------ MATERIAL FOR THIS EXERCISE
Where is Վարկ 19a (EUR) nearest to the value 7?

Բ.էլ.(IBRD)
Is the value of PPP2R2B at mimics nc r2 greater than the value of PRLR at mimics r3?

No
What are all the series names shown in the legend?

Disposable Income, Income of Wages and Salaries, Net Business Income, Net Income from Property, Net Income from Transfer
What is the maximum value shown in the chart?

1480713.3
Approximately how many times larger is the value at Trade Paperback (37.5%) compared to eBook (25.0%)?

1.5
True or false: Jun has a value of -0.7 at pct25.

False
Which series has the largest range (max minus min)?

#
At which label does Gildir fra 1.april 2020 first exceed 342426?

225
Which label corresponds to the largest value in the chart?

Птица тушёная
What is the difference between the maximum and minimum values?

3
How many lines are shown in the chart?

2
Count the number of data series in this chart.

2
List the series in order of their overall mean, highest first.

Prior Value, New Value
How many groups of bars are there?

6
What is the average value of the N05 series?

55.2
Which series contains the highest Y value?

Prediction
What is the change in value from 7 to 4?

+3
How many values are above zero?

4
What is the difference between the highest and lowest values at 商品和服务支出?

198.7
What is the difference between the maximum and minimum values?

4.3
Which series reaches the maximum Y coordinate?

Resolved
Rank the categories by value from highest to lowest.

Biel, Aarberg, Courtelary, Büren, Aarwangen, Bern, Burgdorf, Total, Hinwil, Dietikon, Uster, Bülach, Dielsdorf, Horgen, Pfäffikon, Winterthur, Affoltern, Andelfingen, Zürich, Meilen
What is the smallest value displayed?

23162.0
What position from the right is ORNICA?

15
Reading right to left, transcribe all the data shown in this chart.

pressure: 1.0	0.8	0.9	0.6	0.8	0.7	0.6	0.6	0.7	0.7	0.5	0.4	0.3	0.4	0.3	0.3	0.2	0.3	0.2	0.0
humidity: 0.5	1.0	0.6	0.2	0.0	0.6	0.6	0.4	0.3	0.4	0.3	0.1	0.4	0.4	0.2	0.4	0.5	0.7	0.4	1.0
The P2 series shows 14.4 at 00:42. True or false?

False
------------
▸ WORK INSTRUCTION
Reproduce the entire listing above word for word, keeping every line in its original order.

▸ EXERCISE ANSWER
Where is Վարկ 19a (EUR) nearest to the value 7?

Բ.էլ.(IBRD)
Is the value of PPP2R2B at mimics nc r2 greater than the value of PRLR at mimics r3?

No
What are all the series names shown in the legend?

Disposable Income, Income of Wages and Salaries, Net Business Income, Net Income from Property, Net Income from Transfer
What is the maximum value shown in the chart?

1480713.3
Approximately how many times larger is the value at Trade Paperback (37.5%) compared to eBook (25.0%)?

1.5
True or false: Jun has a value of -0.7 at pct25.

False
Which series has the largest range (max minus min)?

#
At which label does Gildir fra 1.april 2020 first exceed 342426?

225
Which label corresponds to the largest value in the chart?

Птица тушёная
What is the difference between the maximum and minimum values?

3
How many lines are shown in the chart?

2
Count the number of data series in this chart.

2
List the series in order of their overall mean, highest first.

Prior Value, New Value
How many groups of bars are there?

6
What is the average value of the N05 series?

55.2
Which series contains the highest Y value?

Prediction
What is the change in value from 7 to 4?

+3
How many values are above zero?

4
What is the difference between the highest and lowest values at 商品和服务支出?

198.7
What is the difference between the maximum and minimum values?

4.3
Which series reaches the maximum Y coordinate?

Resolved
Rank the categories by value from highest to lowest.

Biel, Aarberg, Courtelary, Büren, Aarwangen, Bern, Burgdorf, Total, Hinwil, Dietikon, Uster, Bülach, Dielsdorf, Horgen, Pfäffikon, Winterthur, Affoltern, Andelfingen, Zürich, Meilen
What is the smallest value displayed?

23162.0
What position from the right is ORNICA?

15
Reading right to left, transcribe all the data shown in this chart.

pressure: 1.0	0.8	0.9	0.6	0.8	0.7	0.6	0.6	0.7	0.7	0.5	0.4	0.3	0.4	0.3	0.3	0.2	0.3	0.2	0.0
humidity: 0.5	1.0	0.6	0.2	0.0	0.6	0.6	0.4	0.3	0.4	0.3	0.1	0.4	0.4	0.2	0.4	0.5	0.7	0.4	1.0
The P2 series shows 14.4 at 00:42. True or false?

False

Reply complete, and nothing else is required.